En proposant à Apple des applications pour l’App Store, la presse européenne a fait une découverte : Apple n’aime pas le sexe. Dès 2009, divers journaux et magazines ont vu leur application pour l’iPhone refusée, ou révoquée, à cause de la présence dans leurs éditions d’images plus ou moins érotiques. Ce fut le cas du Britannique The Sun, célèbre pour ses photos de filles nues en page 3, puis de l’Allemand Bild pour un petit jeu de strip-tease et même du très sérieux hebdomadaire allemand Stern, à cause d’une galerie de photos artistiques montrant des corps nus.

Les médias allemands et leurs associations professionnelles avaient officiellement protesté contre cette censure privée imprégnée de puritanisme américain — l’hebdomadaire Der Spiegel allant jusqu’à proclamer : « Nous ne pouvons pas adapter les magazines européens aux normes en vigueur dans l’Utah. » Pourtant, Apple n’a rien cédé. Pour que son application soit remise sans l’App Store, Stern a dû rendre ses photos inaccessibles aux iPhone.

En avril 2010, date du lancement de l’iPad sur le marché américain, Steve Jobs, le patron d’Apple, avait enfoncé le clou : « Je crois que nous avons la responsabilité morale de maintenir la pornographie hors de l’iPhone. Ceux qui veulent du porno n’ont qu’à acheter des téléphones Android (le système d’exploitation créé par Google). » Ajoutons que l’App Store refuse toutes les applications couvrant l’actualité des appareils Android ou faisant référence à Market, la boutique en ligne d’applications de Google…

La censure d’Apple a fait d’autres victimes : des galeries de photos, des sites d’actualité gays, un dictionnaire américain contenant des mots vulgaires, une BD belge intitulée La Vierge et le Nègre, une adaptation illustrée d’Ulysse de James Joyce… De nombreux magazines satiriques (dont Charlie Hebdo) ont renoncé par avance à proposer une application, convaincus de n’avoir aucune chance d’être acceptés.

Aujourd’hui, sans le reconnaître explicitement, de nombreux éditeurs pratiquent l’autocensure préventive. Les plus subversifs se contentent de l’accompagner d’un peu d’autodérision : selon le quotidien britannique The Guardian, les employés du magazine de mode londonien Dazed & Confused ont surnommé leur version iPad « l’édition iranienne ».

Apple s’en est également pris à des contenus jugés insultants ou blasphématoires. Une application de montages photo humoristiques baptisée Me So Holy (« Je suis un petit saint ») a été éjectée de l’App Store pour outrage à la religion.

Le caricaturiste politique américain Mark Fiore avait lui aussi été interdit, car Apple reprochait à ses dessins de ridiculiser des personnalités — l’essence même de l’art de la caricature.
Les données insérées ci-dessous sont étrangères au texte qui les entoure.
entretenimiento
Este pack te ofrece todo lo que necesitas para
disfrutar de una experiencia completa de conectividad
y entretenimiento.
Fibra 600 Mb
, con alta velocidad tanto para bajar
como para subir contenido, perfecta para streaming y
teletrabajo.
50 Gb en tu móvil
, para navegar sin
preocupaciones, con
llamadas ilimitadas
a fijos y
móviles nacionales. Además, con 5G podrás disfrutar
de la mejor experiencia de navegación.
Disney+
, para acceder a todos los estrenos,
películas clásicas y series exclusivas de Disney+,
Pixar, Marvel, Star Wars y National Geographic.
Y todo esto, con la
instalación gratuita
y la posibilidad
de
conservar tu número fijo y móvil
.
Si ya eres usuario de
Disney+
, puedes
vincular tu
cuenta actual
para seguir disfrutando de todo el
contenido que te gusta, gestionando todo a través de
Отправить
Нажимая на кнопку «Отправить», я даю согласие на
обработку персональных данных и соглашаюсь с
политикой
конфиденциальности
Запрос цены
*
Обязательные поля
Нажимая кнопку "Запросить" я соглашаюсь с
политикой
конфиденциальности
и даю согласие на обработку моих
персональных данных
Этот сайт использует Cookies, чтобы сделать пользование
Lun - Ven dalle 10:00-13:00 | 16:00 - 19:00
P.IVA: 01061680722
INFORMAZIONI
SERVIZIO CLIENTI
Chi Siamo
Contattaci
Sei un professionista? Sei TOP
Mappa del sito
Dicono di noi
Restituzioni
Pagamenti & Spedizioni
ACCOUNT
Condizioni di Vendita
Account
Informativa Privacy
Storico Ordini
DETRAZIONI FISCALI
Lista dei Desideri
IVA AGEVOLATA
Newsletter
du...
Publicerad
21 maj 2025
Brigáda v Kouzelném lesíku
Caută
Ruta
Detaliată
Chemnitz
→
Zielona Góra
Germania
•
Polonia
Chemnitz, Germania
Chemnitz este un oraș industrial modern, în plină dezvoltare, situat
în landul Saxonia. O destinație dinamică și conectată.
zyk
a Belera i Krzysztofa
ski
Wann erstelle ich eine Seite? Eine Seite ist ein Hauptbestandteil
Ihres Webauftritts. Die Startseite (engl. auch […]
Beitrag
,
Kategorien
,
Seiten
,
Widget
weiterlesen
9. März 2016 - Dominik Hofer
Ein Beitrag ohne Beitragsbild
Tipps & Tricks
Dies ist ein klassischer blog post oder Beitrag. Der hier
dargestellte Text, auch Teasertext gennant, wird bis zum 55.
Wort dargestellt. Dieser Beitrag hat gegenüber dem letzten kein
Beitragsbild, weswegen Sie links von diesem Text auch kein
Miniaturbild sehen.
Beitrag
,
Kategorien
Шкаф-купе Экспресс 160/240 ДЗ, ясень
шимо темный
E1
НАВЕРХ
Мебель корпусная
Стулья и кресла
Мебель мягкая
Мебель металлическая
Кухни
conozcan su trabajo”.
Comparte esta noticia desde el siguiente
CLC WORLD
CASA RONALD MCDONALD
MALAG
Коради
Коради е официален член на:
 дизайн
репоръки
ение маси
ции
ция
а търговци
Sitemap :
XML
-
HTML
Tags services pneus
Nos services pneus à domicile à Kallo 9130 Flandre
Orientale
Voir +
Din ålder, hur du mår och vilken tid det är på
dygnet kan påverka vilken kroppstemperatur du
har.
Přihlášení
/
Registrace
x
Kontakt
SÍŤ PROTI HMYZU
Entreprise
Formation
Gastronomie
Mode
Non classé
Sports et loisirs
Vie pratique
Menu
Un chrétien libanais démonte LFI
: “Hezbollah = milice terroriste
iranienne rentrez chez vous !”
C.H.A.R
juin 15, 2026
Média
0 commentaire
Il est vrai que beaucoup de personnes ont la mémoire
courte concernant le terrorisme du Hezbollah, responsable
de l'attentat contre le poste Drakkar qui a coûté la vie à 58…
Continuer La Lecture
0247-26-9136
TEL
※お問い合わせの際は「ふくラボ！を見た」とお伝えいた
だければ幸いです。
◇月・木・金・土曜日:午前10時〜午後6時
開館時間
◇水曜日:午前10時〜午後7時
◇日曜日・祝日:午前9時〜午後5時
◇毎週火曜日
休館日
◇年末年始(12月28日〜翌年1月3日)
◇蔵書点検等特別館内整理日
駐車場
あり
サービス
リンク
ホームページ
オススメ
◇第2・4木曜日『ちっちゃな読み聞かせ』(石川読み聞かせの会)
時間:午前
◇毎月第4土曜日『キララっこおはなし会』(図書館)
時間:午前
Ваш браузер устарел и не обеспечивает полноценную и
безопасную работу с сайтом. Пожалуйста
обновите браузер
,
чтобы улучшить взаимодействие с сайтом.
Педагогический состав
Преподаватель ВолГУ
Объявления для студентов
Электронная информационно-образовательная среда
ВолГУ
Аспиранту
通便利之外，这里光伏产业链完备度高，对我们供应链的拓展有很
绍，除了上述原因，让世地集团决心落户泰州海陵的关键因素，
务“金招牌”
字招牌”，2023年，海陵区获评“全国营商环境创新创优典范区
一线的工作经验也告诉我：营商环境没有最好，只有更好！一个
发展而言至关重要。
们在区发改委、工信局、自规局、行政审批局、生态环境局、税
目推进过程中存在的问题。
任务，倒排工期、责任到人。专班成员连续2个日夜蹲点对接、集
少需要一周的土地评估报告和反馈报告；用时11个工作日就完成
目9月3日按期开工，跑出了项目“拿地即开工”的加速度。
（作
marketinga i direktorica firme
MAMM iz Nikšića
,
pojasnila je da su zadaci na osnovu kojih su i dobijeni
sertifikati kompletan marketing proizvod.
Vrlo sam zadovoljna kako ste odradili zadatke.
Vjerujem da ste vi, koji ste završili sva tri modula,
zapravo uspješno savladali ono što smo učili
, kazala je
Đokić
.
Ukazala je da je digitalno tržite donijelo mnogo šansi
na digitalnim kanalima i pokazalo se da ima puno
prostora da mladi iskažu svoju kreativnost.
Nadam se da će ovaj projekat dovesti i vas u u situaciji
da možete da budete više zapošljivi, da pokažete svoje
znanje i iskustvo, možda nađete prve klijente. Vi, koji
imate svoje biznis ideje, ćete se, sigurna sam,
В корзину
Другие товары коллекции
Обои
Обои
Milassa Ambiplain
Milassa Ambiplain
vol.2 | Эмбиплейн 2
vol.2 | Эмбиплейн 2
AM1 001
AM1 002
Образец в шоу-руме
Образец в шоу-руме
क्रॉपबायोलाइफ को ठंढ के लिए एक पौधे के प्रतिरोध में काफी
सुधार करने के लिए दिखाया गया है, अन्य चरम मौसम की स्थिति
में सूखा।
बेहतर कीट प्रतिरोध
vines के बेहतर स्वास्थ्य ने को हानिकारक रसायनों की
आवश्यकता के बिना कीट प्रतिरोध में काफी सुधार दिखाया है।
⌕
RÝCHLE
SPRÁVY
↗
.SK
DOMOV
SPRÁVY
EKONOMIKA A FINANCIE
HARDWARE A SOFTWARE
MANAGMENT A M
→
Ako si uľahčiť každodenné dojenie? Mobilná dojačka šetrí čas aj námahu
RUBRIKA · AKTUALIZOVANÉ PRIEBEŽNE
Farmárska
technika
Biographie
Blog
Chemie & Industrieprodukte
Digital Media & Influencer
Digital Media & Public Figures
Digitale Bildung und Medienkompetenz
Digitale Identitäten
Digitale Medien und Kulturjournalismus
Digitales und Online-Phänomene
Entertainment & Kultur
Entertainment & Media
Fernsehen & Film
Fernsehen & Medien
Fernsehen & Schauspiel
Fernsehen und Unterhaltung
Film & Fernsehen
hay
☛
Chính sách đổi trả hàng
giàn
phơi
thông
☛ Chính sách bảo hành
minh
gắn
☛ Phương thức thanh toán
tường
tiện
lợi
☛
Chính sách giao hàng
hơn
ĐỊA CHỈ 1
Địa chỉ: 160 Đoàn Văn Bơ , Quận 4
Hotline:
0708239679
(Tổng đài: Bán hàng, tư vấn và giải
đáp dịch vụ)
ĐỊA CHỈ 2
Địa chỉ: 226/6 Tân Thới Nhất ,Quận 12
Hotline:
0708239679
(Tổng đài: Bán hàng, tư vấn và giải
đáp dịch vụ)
Cette fois, Apple n’a pas eu le dernier mot, car, quelques mois plus tard, Mark Fiore s’est vu décerner le prestigieux prix Pulitzer. Peu après, son application a finalement été acceptée, et Steve Jobs a reconnu que le refus initial avait été « une erreur ».

Dans ses choix de censure, Apple sait aussi faire preuve de patriotisme : en décembre 2010, quelques jours après la publication par WikiLeaks des télégrammes diplomatiques américains, les applications permettant de se connecter à WikiLeaks ont disparu de l’App Store.